Claudia Fan Munce joined IBM 24 years ago as a researcher. Today, still at IBM, Fan Munce is in a decidedly different role. She’s a matchmaker of sorts, bringing select VC-backed ISVs into the IBM fold and connecting them to other IBM business partners to get their solutions to market.
"We like to call ourselves the eHarmony.com of IBM," she told Channel Insider on a recent trip to IBM Software Group headquarters in Somers, N.Y.
As managing director of IBM’s Venture Capital Group, Fan Munce is spearheading an initiative inside IBM that leverages her relationships with some of the world’s top venture capital investment firms identifying cutting-edge technology startups. Those startups are asked to join IBM’s Partnerworld program, where they are provided with resources and enablement to deliver their application or other solution on top of IBM’s platform of products, Fan Munce said. Those solutions often then are sold by other IBM partners.
It’s a win-win-win. IBM provides the go to market engine and IT clout that propels these mostly little players into the marketplace with more resources and bigger splash than if they had gone it alone. IBM gets the benefit of having leading-edge applications in hot areas like cloud computing, green technologies and analytics running atop its software infrastructure and hardware. And IBM’s broader business partner ecosystem gets cool stuff to sell.
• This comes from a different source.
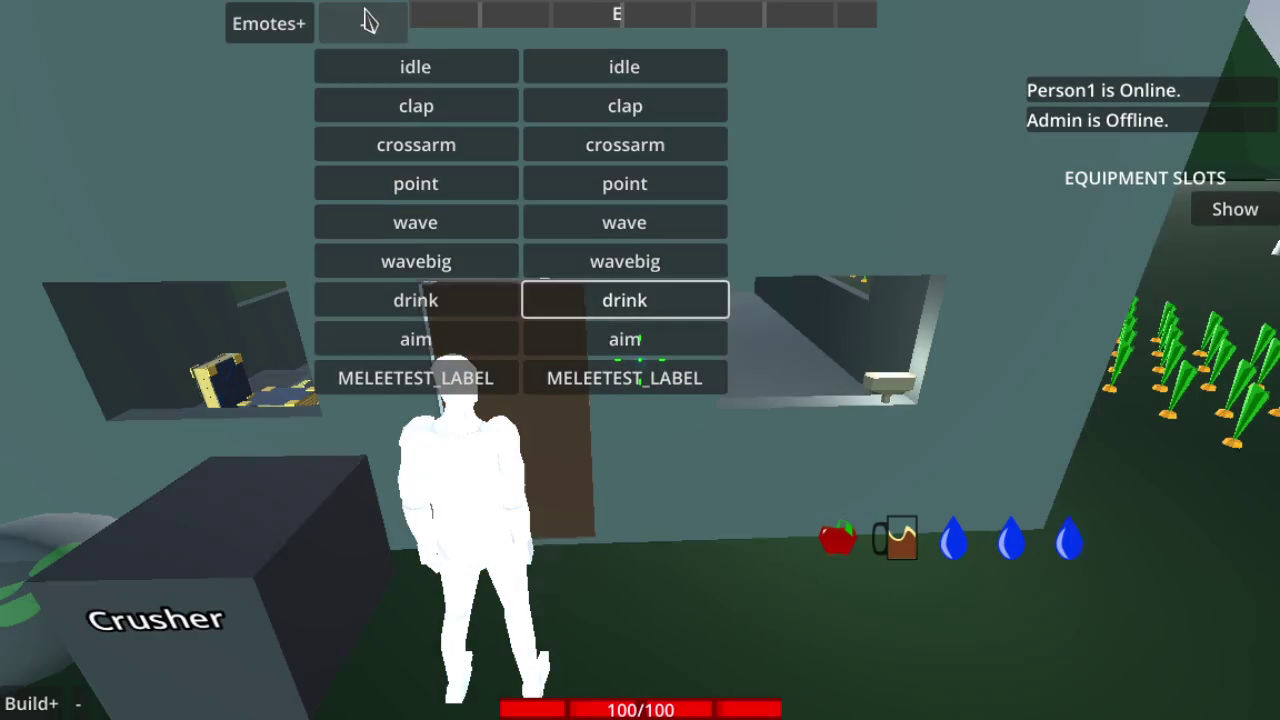
{"action": "left_click", "coordinate": [362, 20]}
The VC program has been quietly in operation at IBM since 2000, but more in the shadows than it is today. For many years the program was mainly about picking the brains of the venture community for emerging trends. That’s changed.
"When we started this we were looking at venture community to understand where and why they were investing," she said. "But quickly we realized that beyond just using this information as strategic leverage that a real revenue opportunity exists through our partners."
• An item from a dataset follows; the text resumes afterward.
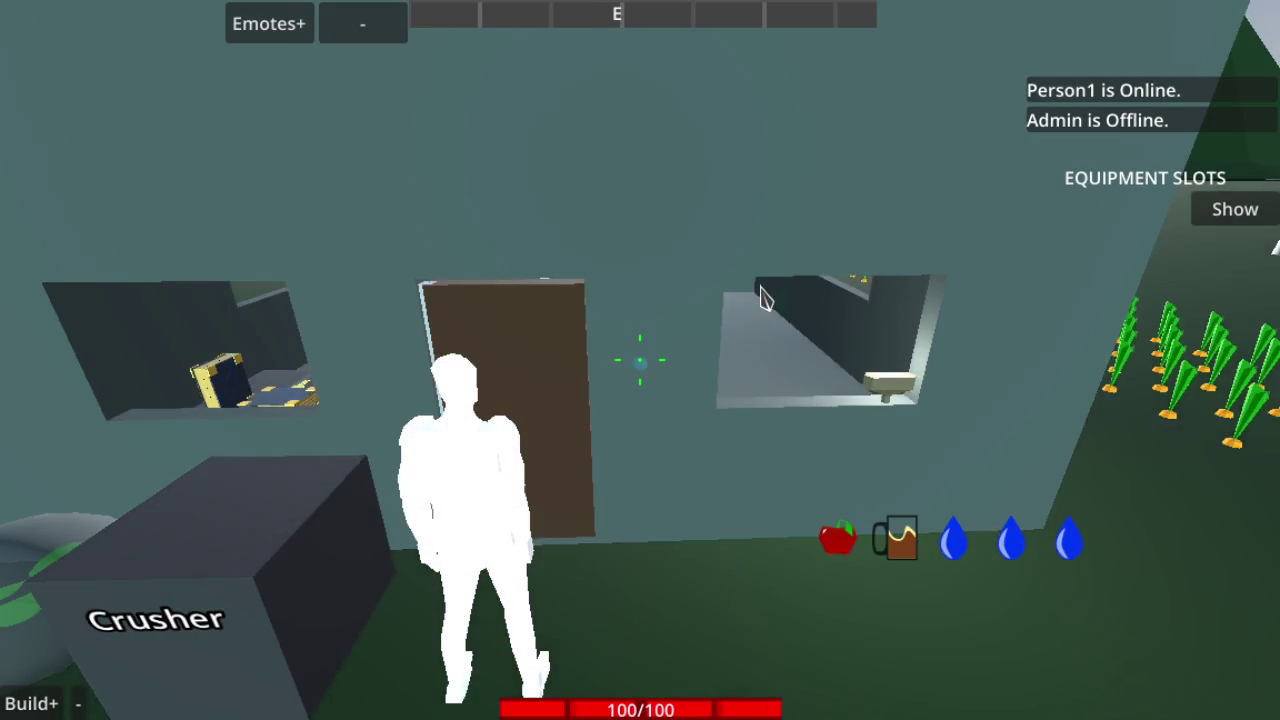
Turn toward the other room, toggle the emote list, and play the point emote
{"action": "key", "text": "Left"}
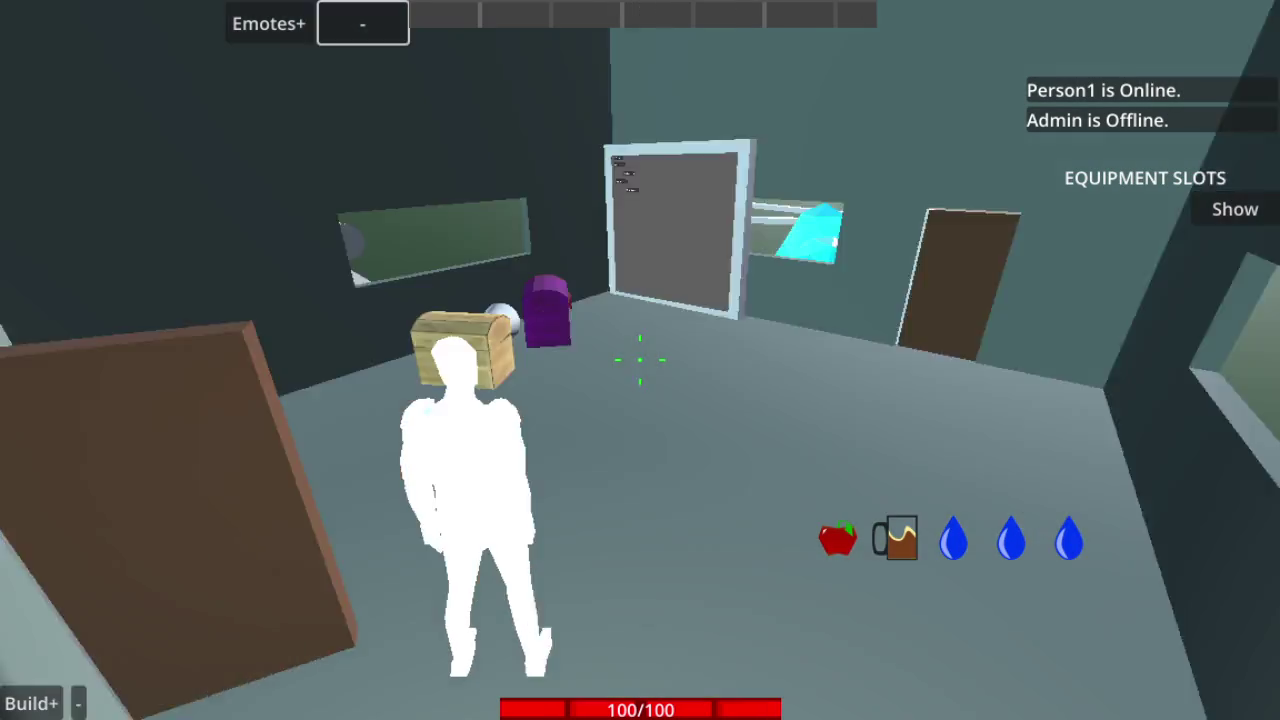
{"action": "key", "text": "Left"}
To further that goal, Fan Munce has teamed with another longtime IBMer Mark Hanny, vice president of ISV Alliances, to help turn VC-identified gems into real dollars for IBM and its partner channel.
"For awhile IBM didn’t know if the VCs were friend or foe so we ignored them, but now realize a mutual interest," Hanny said. "We get in there early and we are finding that a lot of the companies coming to us from VC portfolio firms turn to us for enablement and tech support in our partner program."
IBM has gone on to acquire 25 of the VC-backed companies it started out in partnership with. But gobbling these companies up is not the stated goal, he added. Over the years, and unlike many of its competitors, IBM has gotten more comfortable aligning with other companies versus having to own them before working together.
And while it’s logical to think the VC environment would have thoroughly dried up in the wake of the recession -- yes, investment has been lackluster -- things are beginning to pick up as the government pours stimulus money into areas like healthcare, Hanny said.